What the task requires >> Down to the last line, copy the records below without any change.

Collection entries

_ _ _ _ _ _ _

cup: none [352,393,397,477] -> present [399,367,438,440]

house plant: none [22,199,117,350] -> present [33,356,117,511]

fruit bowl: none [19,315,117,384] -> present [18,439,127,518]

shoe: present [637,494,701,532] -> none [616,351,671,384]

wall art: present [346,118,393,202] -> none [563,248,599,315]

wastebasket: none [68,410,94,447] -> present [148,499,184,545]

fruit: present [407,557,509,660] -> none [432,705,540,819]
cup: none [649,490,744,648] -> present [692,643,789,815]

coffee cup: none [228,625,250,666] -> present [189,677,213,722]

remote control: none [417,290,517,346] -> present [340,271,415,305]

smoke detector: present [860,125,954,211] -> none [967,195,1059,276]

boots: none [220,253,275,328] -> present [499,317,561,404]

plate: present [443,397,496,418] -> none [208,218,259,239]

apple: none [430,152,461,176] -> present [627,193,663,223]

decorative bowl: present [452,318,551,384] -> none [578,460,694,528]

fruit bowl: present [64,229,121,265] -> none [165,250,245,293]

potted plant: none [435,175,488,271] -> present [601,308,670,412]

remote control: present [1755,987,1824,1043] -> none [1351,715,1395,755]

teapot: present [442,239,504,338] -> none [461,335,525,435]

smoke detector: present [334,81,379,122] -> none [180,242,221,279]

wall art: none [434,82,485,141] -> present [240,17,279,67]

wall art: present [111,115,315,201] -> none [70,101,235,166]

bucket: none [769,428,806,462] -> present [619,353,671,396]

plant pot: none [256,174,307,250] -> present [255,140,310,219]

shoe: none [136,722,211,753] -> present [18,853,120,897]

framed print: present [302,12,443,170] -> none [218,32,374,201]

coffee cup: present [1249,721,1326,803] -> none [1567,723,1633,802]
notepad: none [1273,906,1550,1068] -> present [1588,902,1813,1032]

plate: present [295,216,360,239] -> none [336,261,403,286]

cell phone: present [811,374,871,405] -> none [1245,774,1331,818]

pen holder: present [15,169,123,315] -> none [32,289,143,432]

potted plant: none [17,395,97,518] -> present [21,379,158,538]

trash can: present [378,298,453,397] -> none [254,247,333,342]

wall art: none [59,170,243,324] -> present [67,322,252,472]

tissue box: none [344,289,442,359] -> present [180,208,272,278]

_ _ _ _ _ _ _

Reply to the exercise >>
cup: none [352,393,397,477] -> present [399,367,438,440]

house plant: none [22,199,117,350] -> present [33,356,117,511]

fruit bowl: none [19,315,117,384] -> present [18,439,127,518]

shoe: present [637,494,701,532] -> none [616,351,671,384]

wall art: present [346,118,393,202] -> none [563,248,599,315]

wastebasket: none [68,410,94,447] -> present [148,499,184,545]

fruit: present [407,557,509,660] -> none [432,705,540,819]
cup: none [649,490,744,648] -> present [692,643,789,815]

coffee cup: none [228,625,250,666] -> present [189,677,213,722]

remote control: none [417,290,517,346] -> present [340,271,415,305]

smoke detector: present [860,125,954,211] -> none [967,195,1059,276]

boots: none [220,253,275,328] -> present [499,317,561,404]

plate: present [443,397,496,418] -> none [208,218,259,239]

apple: none [430,152,461,176] -> present [627,193,663,223]

decorative bowl: present [452,318,551,384] -> none [578,460,694,528]

fruit bowl: present [64,229,121,265] -> none [165,250,245,293]

potted plant: none [435,175,488,271] -> present [601,308,670,412]

remote control: present [1755,987,1824,1043] -> none [1351,715,1395,755]

teapot: present [442,239,504,338] -> none [461,335,525,435]

smoke detector: present [334,81,379,122] -> none [180,242,221,279]

wall art: none [434,82,485,141] -> present [240,17,279,67]

wall art: present [111,115,315,201] -> none [70,101,235,166]

bucket: none [769,428,806,462] -> present [619,353,671,396]

plant pot: none [256,174,307,250] -> present [255,140,310,219]

shoe: none [136,722,211,753] -> present [18,853,120,897]

framed print: present [302,12,443,170] -> none [218,32,374,201]

coffee cup: present [1249,721,1326,803] -> none [1567,723,1633,802]
notepad: none [1273,906,1550,1068] -> present [1588,902,1813,1032]

plate: present [295,216,360,239] -> none [336,261,403,286]

cell phone: present [811,374,871,405] -> none [1245,774,1331,818]

pen holder: present [15,169,123,315] -> none [32,289,143,432]

potted plant: none [17,395,97,518] -> present [21,379,158,538]

trash can: present [378,298,453,397] -> none [254,247,333,342]

wall art: none [59,170,243,324] -> present [67,322,252,472]

tissue box: none [344,289,442,359] -> present [180,208,272,278]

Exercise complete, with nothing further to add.